Exercise goal
Could you copy out the material word for word, starting at its very beginning and ending at the line containing "text_box #10: Solo", with that line included?

Supplied records
▽

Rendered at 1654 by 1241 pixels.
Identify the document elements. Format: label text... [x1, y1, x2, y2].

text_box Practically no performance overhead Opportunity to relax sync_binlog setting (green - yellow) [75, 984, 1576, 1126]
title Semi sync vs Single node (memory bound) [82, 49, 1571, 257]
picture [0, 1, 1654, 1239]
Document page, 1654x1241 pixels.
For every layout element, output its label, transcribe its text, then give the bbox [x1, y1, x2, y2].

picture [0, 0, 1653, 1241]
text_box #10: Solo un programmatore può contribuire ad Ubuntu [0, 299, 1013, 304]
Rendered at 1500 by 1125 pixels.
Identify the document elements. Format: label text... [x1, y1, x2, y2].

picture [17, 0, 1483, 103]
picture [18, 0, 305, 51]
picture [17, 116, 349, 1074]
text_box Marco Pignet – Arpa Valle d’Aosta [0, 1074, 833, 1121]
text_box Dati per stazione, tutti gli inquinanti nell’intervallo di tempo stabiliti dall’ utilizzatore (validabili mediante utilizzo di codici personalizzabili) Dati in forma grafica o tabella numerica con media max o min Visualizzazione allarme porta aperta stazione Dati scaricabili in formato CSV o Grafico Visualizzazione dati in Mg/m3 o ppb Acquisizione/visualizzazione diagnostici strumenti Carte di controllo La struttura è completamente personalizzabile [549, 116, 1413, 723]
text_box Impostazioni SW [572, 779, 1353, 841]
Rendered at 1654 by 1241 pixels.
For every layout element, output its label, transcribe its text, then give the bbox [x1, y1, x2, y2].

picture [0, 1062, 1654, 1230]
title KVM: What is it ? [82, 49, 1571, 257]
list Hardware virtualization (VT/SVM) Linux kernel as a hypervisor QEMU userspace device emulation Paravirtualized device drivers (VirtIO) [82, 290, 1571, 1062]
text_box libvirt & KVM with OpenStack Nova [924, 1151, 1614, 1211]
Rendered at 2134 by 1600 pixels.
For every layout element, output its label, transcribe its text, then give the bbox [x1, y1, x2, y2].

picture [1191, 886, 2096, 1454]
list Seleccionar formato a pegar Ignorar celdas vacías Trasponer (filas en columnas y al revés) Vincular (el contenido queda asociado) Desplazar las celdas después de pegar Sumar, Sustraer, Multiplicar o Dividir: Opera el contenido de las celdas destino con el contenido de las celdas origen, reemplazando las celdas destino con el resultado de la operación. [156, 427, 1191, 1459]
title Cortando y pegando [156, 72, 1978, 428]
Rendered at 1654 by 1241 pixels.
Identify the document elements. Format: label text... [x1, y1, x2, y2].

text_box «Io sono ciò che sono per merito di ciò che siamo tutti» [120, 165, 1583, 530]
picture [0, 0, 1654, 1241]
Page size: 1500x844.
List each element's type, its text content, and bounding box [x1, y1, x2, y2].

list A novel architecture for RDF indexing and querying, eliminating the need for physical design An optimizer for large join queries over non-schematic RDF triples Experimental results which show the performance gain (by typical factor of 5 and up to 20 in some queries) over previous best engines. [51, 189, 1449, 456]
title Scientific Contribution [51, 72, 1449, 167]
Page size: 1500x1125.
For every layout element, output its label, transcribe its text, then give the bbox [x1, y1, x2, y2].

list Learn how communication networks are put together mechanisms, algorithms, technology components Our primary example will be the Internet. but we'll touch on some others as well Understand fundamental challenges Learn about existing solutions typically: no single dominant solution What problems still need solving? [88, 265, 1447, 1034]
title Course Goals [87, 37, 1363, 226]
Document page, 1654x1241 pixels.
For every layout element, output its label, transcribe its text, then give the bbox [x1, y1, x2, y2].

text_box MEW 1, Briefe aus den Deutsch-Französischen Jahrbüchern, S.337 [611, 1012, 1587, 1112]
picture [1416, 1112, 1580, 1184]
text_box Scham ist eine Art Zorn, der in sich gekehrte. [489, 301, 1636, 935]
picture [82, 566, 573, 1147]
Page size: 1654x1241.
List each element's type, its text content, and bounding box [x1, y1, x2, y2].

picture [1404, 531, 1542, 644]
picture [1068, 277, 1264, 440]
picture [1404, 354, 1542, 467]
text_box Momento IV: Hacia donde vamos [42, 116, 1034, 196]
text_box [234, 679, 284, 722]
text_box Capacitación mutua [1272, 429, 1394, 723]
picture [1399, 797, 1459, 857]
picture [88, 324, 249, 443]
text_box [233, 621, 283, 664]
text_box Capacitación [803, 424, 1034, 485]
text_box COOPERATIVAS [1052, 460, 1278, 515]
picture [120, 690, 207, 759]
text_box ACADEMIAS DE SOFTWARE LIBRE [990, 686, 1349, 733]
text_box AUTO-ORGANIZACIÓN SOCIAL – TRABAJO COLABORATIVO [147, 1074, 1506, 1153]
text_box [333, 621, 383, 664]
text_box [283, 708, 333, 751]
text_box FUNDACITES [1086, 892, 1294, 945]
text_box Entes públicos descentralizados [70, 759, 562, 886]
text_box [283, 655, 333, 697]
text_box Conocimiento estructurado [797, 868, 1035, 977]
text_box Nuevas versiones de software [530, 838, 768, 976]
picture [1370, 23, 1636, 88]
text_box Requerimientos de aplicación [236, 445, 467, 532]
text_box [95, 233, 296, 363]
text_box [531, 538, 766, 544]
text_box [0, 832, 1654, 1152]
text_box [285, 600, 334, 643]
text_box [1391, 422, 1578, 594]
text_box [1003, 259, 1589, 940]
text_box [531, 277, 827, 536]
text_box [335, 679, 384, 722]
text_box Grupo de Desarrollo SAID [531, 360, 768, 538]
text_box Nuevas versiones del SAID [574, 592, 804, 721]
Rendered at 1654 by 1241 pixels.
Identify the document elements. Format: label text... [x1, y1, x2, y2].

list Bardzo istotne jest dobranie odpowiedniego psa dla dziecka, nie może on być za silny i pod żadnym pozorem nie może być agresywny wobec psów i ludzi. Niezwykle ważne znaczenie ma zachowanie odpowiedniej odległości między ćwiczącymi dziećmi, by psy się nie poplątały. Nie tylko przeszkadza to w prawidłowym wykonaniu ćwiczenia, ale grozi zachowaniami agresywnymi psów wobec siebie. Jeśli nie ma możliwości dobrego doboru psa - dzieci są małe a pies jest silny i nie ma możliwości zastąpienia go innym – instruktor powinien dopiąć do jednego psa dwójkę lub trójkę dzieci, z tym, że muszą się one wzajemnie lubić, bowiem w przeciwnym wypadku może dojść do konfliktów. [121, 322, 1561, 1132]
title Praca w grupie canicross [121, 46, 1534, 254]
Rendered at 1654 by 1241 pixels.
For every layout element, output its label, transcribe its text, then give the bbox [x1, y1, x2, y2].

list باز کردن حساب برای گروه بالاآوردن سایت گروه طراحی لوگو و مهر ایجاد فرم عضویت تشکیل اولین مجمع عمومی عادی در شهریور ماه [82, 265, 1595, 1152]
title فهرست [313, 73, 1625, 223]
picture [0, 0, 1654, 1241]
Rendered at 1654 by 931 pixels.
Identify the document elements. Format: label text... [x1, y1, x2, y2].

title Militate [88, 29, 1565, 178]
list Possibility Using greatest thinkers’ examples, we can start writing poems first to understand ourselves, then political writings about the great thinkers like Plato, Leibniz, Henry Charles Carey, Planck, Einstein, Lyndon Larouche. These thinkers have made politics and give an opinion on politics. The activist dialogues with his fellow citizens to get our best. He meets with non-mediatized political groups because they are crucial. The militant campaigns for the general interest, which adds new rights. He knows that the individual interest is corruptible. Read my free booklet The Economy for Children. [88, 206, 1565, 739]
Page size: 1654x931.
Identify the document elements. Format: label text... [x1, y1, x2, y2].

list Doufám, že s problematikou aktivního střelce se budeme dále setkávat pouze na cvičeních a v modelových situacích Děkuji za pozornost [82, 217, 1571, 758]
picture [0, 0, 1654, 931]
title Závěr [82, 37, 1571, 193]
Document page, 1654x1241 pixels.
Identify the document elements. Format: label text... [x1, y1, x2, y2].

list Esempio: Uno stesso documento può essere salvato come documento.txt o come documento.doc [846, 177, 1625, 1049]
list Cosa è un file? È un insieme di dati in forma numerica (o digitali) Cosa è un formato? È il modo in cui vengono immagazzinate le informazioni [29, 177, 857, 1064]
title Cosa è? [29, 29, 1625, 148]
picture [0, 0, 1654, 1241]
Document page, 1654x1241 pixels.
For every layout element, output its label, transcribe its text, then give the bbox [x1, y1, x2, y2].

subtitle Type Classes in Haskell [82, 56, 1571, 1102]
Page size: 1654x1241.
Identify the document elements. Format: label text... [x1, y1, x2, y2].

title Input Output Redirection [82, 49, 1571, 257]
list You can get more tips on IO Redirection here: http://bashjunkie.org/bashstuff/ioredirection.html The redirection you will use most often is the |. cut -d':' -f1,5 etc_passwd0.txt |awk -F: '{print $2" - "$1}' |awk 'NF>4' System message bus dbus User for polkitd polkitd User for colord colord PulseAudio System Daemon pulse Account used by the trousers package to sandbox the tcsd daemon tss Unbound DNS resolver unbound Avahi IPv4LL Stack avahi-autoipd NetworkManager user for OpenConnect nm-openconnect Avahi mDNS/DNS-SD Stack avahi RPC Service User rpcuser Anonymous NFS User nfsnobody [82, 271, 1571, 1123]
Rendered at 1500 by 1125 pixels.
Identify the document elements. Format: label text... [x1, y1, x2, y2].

△

Expected answer
Rendered at 1654 by 1241 pixels.
Identify the document elements. Format: label text... [x1, y1, x2, y2].

text_box Practically no performance overhead Opportunity to relax sync_binlog setting (green - yellow) [75, 984, 1576, 1126]
title Semi sync vs Single node (memory bound) [82, 49, 1571, 257]
picture [0, 1, 1654, 1239]
Document page, 1654x1241 pixels.
For every layout element, output its label, transcribe its text, then give the bbox [x1, y1, x2, y2].

picture [0, 0, 1653, 1241]
text_box #10: Solo un programmatore può contribuire ad Ubuntu [0, 299, 1013, 304]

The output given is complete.